Here's a hint. Don't know what it means.
In regards to wondering if you have a backup? From the text following that, I would presume "yes".
I don't use any type of remote storage, though an iCloud Drive isn't quite the same thing. It's a file sharing space. Anything you drop into the sharing folder can be accessed from any of your other devices. By creating copies of anything you put there to the cloud, it's also an ad-hoc backup system. However, I'm not thrilled with how it works, based on a description found on the web:
You can store documents, keep files and folders up-to-date across all your devices, work on items and access them from anywhere using iCloud Drive. Changes applied to a copy of a file on one device will automatically sync across all your other systems.
Hmm. So at one time, there could have been undamaged copies of the fonts on your system. But if they "change" in any way, iCloud will update the remote files to match. If you had good copies on the iCloud drive, now they're damaged copies, too. The site continued on with:
If you use iCloud Drive across multiple Macs then changes made to the Documents and Desktop files on both Macs will sync. The Mac you activate last will create its own folder for the contents of its Documents and Desktop, and this will also sync.
Also a possibility of losing good copies of files. If the last Mac to be activated had bad copies of the fonts on the drive, those will sync to iCloud, overwriting what might have been good copies. Your Mac in turn, pulls those damaged copies down to sync across all of your devices. Then, oh goody!, now you don't have undamaged copies anywhere.
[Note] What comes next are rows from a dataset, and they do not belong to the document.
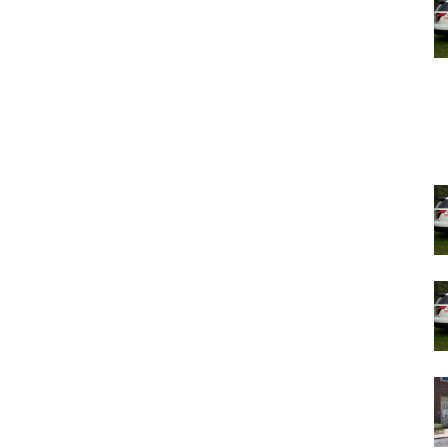
ique character of each neighborhood. She indicated a
e next meeting to address concerns raised by the
he public hearing, with Chair Saylor’s remarks
oposed development’s compatibility with the historic
 growth and development, balancing housing needs and
 the forefront of discussions.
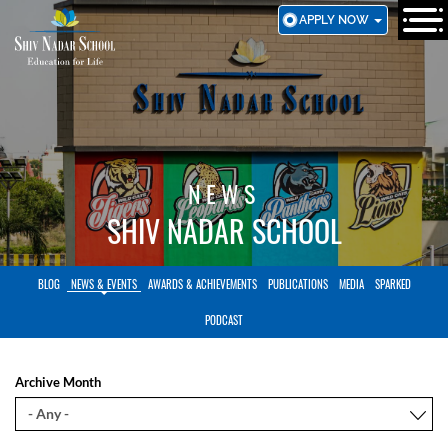
SKIP
APPLY NOW
TO
MAIN
CONTENT
NEWS
SHIV NADAR SCHOOL
BLOG
NEWS & EVENTS
AWARDS & ACHIEVEMENTS
PUBLICATIONS
MEDIA
SPARKED
PODCAST
Archive Month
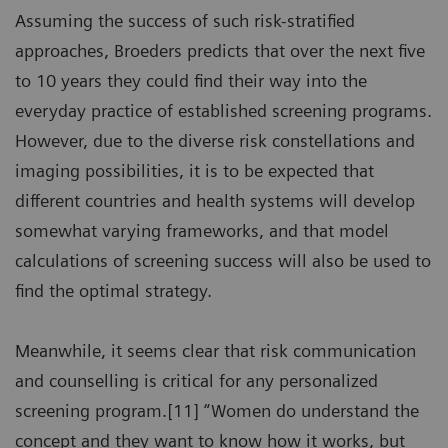
Assuming the success of such risk-stratified
approaches, Broeders predicts that over the next five
to 10 years they could find their way into the
everyday practice of established screening programs.
However, due to the diverse risk constellations and
imaging possibilities, it is to be expected that
different countries and health systems will develop
somewhat varying frameworks, and that model
calculations of screening success will also be used to
find the optimal strategy.
Meanwhile, it seems clear that risk communication
and counselling is critical for any personalized
screening program.[11] “Women do understand the
concept and they want to know how it works, but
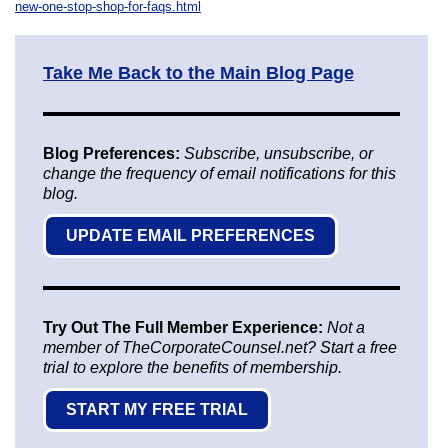
new-one-stop-shop-for-faqs.html
Take Me Back to the Main Blog Page
Blog Preferences:
Subscribe, unsubscribe, or
change the frequency of email notifications for this
blog.
UPDATE EMAIL PREFERENCES
Try Out The Full Member Experience:
Not a
member of TheCorporateCounsel.net? Start a free
trial to explore the benefits of membership.
START MY FREE TRIAL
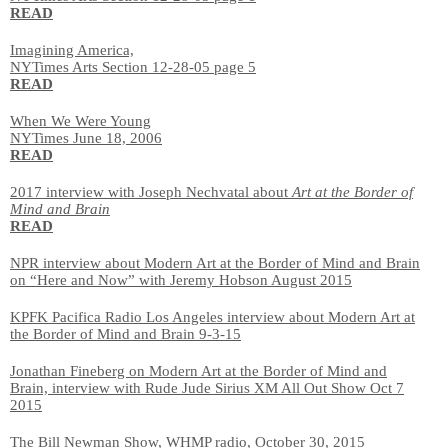
READ
Imagining America,
NYTimes Arts Section 12-28-05 page 5
READ
When We Were Young
NYTimes June 18, 2006
READ
2017 interview with Joseph Nechvatal about
Art at the Border of
Mind and Brain
READ
NPR interview about Modern Art at the Border of Mind and Brain
on “Here and Now” with Jeremy Hobson August 2015
KPFK Pacifica Radio Los Angeles interview about Modern Art at
the Border of Mind and Brain 9-3-15
Jonathan Fineberg on Modern Art at the Border of Mind and
Brain, interview with Rude Jude Sirius XM All Out Show Oct 7
2015
The Bill Newman Show, WHMP radio, October 30, 2015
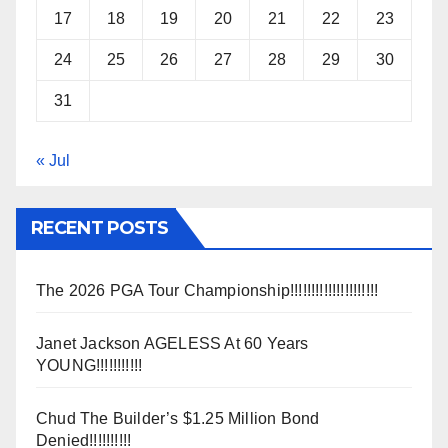
17
18
19
20
21
22
23
24
25
26
27
28
29
30
31
« Jul
RECENT POSTS
The 2026 PGA Tour Championship!!!!!!!!!!!!!!!!!!!!!
Janet Jackson AGELESS At 60 Years
YOUNG!!!!!!!!!!!
Chud The Builder’s $1.25 Million Bond
Denied!!!!!!!!!!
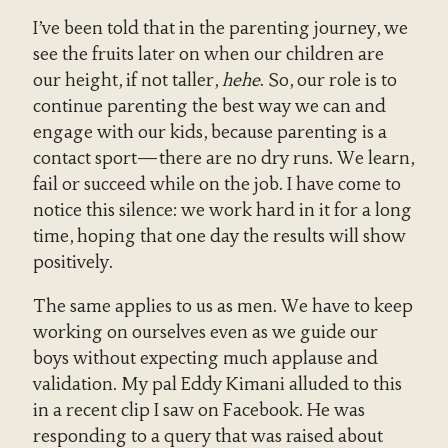
I’ve been told that in the parenting journey, we
see the fruits later on when our children are
our height, if not taller,
hehe
. So, our role is to
continue parenting the best way we can and
engage with our kids, because parenting is a
contact sport—there are no dry runs. We learn,
fail or succeed while on the job. I have come to
notice this silence: we work hard in it for a long
time, hoping that one day the results will show
positively.
The same applies to us as men. We have to keep
working on ourselves even as we guide our
boys without expecting much applause and
validation. My pal Eddy Kimani alluded to this
in a recent clip I saw on Facebook. He was
responding to a query that was raised about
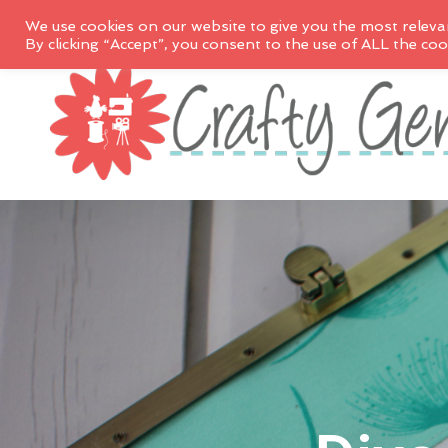
We use cookies on our website to give you the most releva
By clicking “Accept”, you consent to the use of ALL the coo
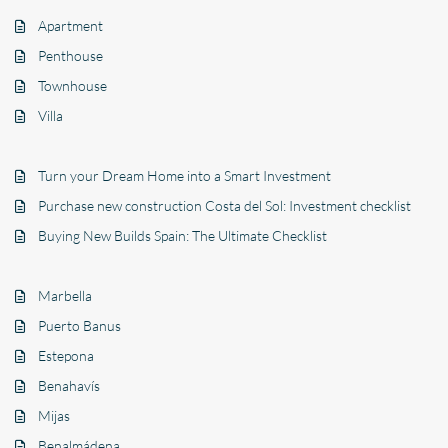
Apartment
Penthouse
Townhouse
Villa
Turn your Dream Home into a Smart Investment
Purchase new construction Costa del Sol: Investment checklist
Buying New Builds Spain: The Ultimate Checklist
Marbella
Puerto Banus
Estepona
Benahavís
Mijas
Benalmádena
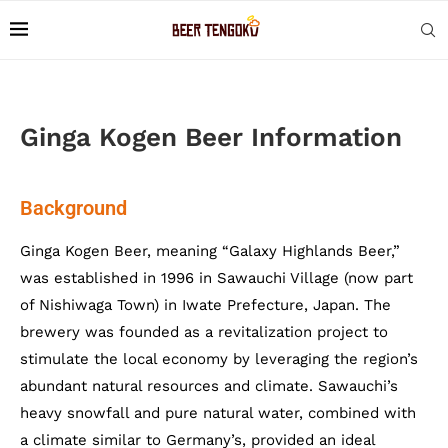
Ginga Kogen Beer Information
Background
Ginga Kogen Beer, meaning “Galaxy Highlands Beer,”
was established in 1996 in Sawauchi Village (now part
of Nishiwaga Town) in Iwate Prefecture, Japan. The
brewery was founded as a revitalization project to
stimulate the local economy by leveraging the region’s
abundant natural resources and climate. Sawauchi’s
heavy snowfall and pure natural water, combined with
a climate similar to Germany’s, provided an ideal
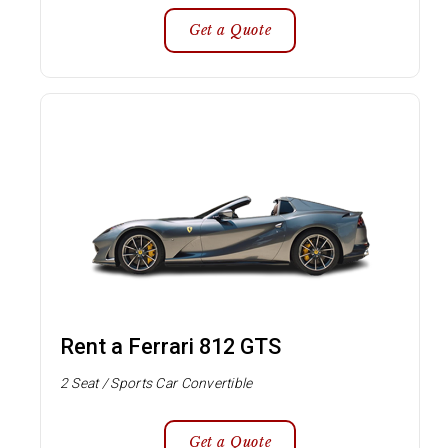
Get a Quote
Rent a Ferrari 812 GTS
2 Seat / Sports Car Convertible
Get a Quote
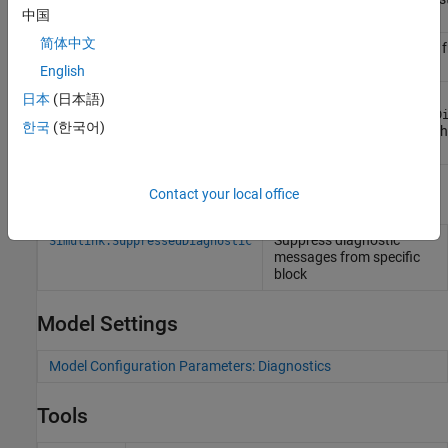
中国
model
简体中文
Suppress a diagnostic 
Simulink.suppressDiagnostic
specific block
English
Return
Simulink.getSuppressedDiagnostics
日本
(日本語)
Simulink.SuppressedD
한국
(한국어)
objects associated with
subsystem, or model
Classes
Contact your local office
Suppress diagnostic
Simulink.SuppressedDiagnostic
messages from specific
block
Model Settings
Model Configuration Parameters: Diagnostics
Tools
This is one reason I will not use such systems. So, that brings me to what I meant by a backup. And that's, do you have copies of the original, and then likely undamaged fonts on a local, external drive? If so, pull copies of those fonts back to your Mac.
If not, your only way of replacing them is to go back to where you purchased each font and download clean copies from them. Normally (with most vendors), once purchased, you can always login to your account and re-download those items.
I moved the fonts from Font Squirrel from the desktop folder, which is in the cloud, to the Applications folder, which isn't. Presto, the fonts are getting the "serious problems, do not use" error message.
Not quite, at least as I understand how an iCloud Drive works. The folder is local on your Mac, but when you place anything into that folder, it is copied/synced to iCloud. The question then is, why is the simple act of placing fonts into the sharing folder damaging them?